» **Text passage**:
The CBN at the last Monetary Policy Committee (MPC) meeting, reduced the Monetary Policy Rate (MPR) to 11 percent from 13 percent, and cut the Cash Reserve Requirement (CRR) to 20 percent from 25 percent and Asymmetric corridor around the MPR of +2/-7 percent.

Consequently, banks have cut the interest rates on customer savings to 3.3, 3.1 and even 3 percent from 3.6 percent previously, while interest on loans remains elevated.

Most banks have sent text messages informing their customers of their move lower deposit rates.

Some messages read: “Dear customer, in line with the CBN’s reduction in MPR, kindly note that you will earn an interest of 3.3 percent per annum on your savings account.”

Following the seemingly low interest rate environment, analysts expected banks to improve on their risk management, while calling on the CBN to be vigilant on risk assessment standards.

“The low interest rate environment is favourable to the government from a borrowing cost perspective. Notably, the 2016 budget will be partly funded by debt. It should also underpin debt-capital raising by corporates. On the banking sector liquidity, I expect the excess liquidity in the banking sector to be channelled to sectors that can drive employment and economic growth, particularly the infrastructure and agriculture sectors. Nonetheless, I expect banks to improve on their risk management in this regard,” Tajudeen Ibrahim, head of Equity Research, Chapel Hill Denham Securities Limited, said in an e-mail response.

Ibrahim further said, “I expect banks to keep their customers with product innovation, offering solutions to customer’s needs. A more robust relationship management should also keep banks’ customers in the financial system, despite the lower interest rates on their deposits.”

The average spread of 16 percent between the benchmark policy rate (11 percent) and top lending rates (30 percent) is unusually high in Nigeria, compared to peers.

In South Africa, the continents second largest economy, the benchmark Repo rate (rate at which the private sector banks borrow rands from the SA Reserve Bank) is at 6.25 percent while the prime lending rate quoted by Standard Bank is 9.75 percent, giving a spread of 3.5 percent.

The Central Bank of Kenya (CBK) has its Central Bank Rate at 11.50 percent and the Kenya Bankers Reference Rate (KBRR) at 9.87 percent.

The KBRR was introduced by the CBK to replace banks setting their own rates. This was done to increase transparency in credit lending and enhance the transmission between the Central Bank Rate and banks’ lending rates.

» **Work request 1**: List every abbreviation in the interest-rate article that appears in parentheses after its full name, and give each with that name.

» **Task input**:

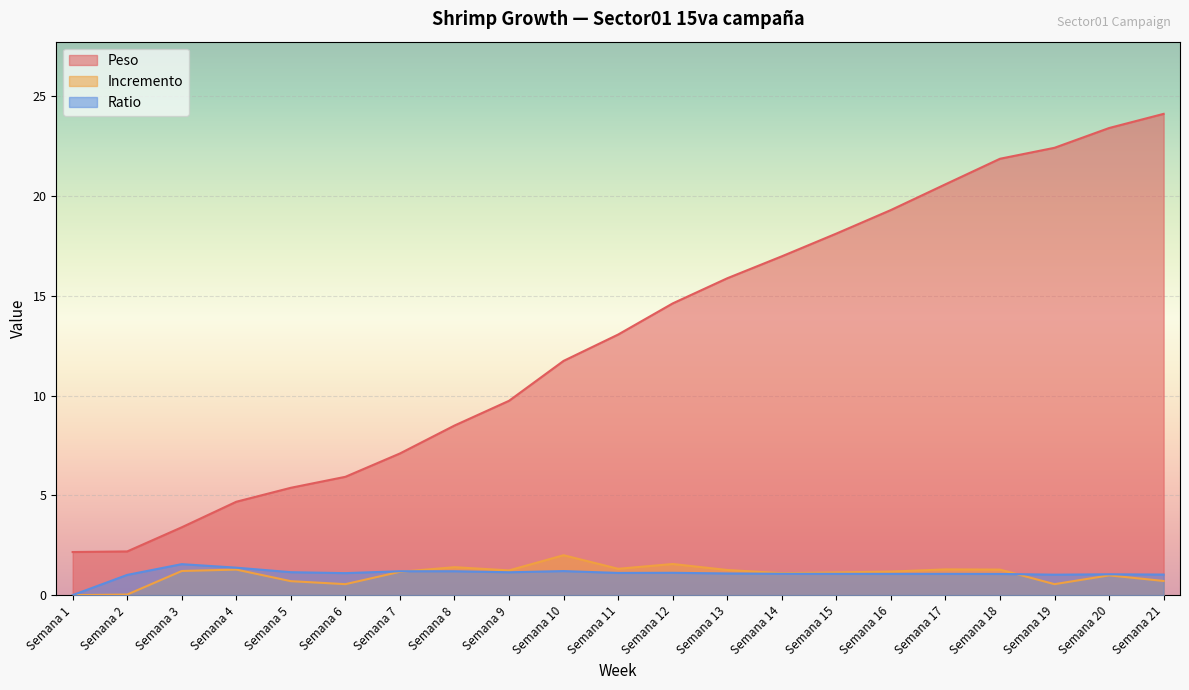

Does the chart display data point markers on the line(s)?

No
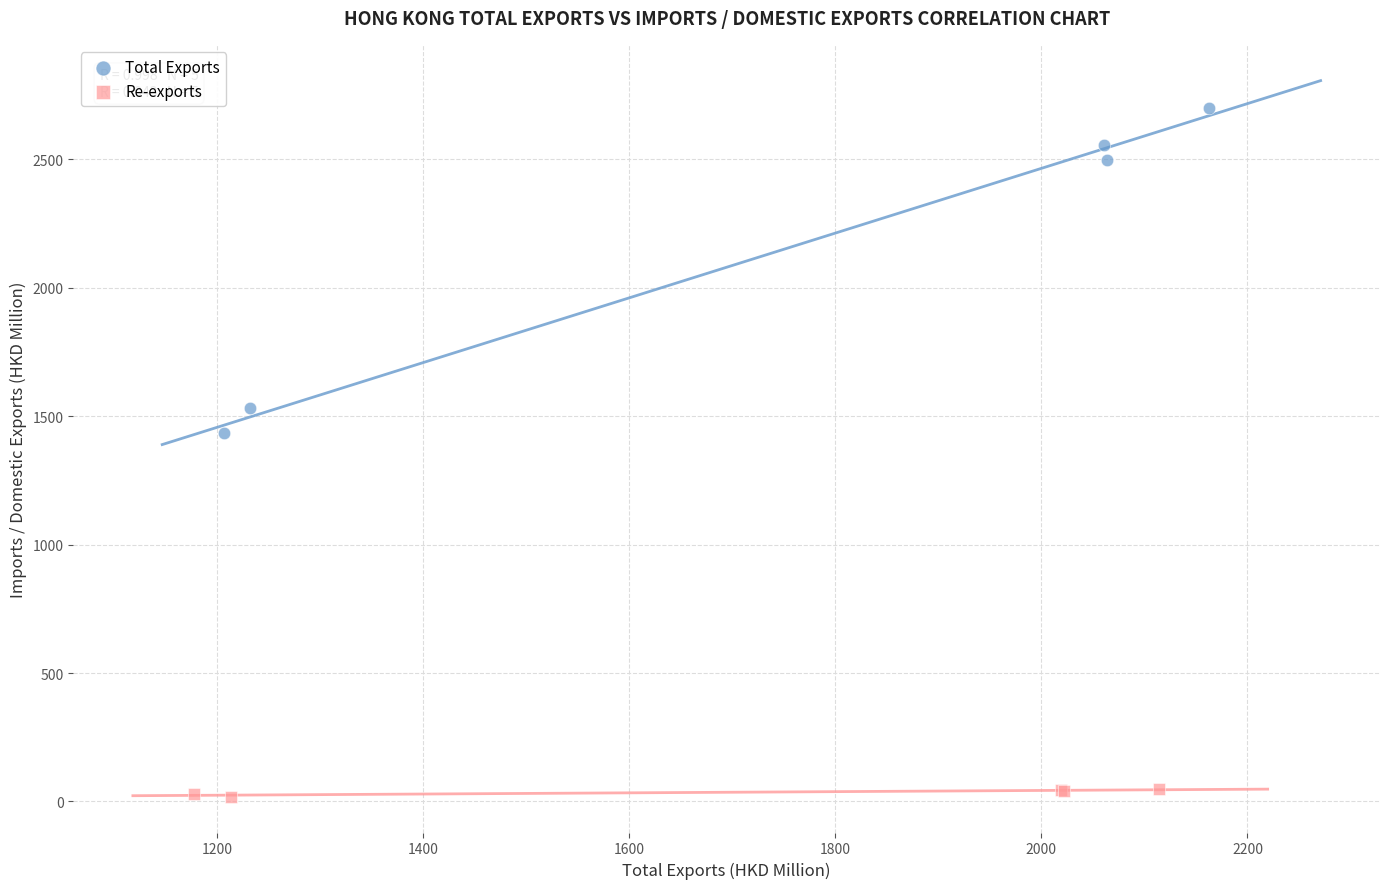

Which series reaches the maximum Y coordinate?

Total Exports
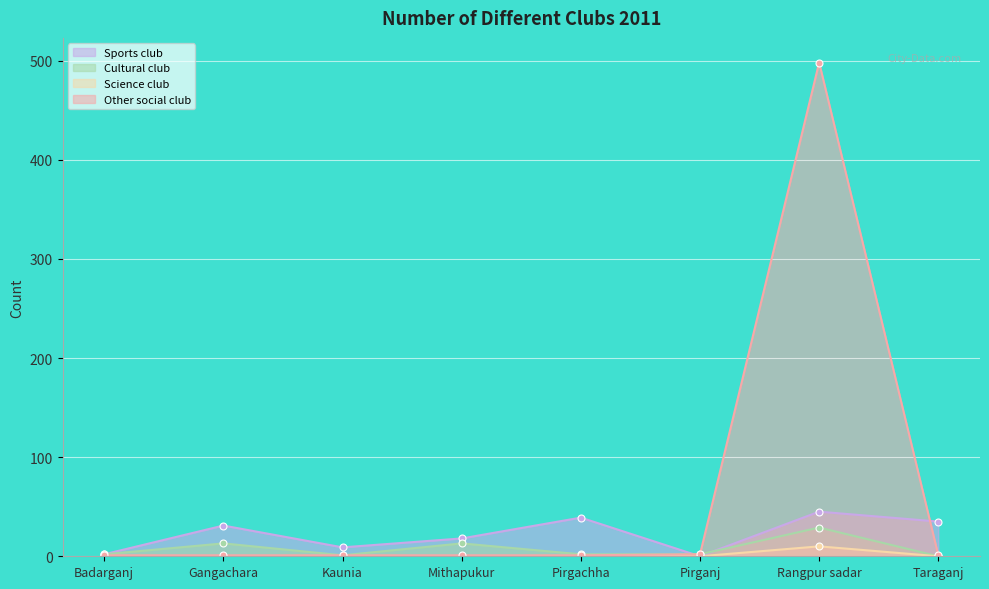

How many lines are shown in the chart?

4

» **Work request 2**: Return all the chart records above line for line, without the pictures.

» **Written answer 1**:
- Monetary Policy Committee (MPC)
- Monetary Policy Rate (MPR)
- Cash Reserve Requirement (CRR)
- Central Bank of Kenya (CBK)
- Kenya Bankers Reference Rate (KBRR)

» **Written answer 2**:
Does the chart display data point markers on the line(s)?

No

Which series reaches the maximum Y coordinate?

Total Exports

How many lines are shown in the chart?

4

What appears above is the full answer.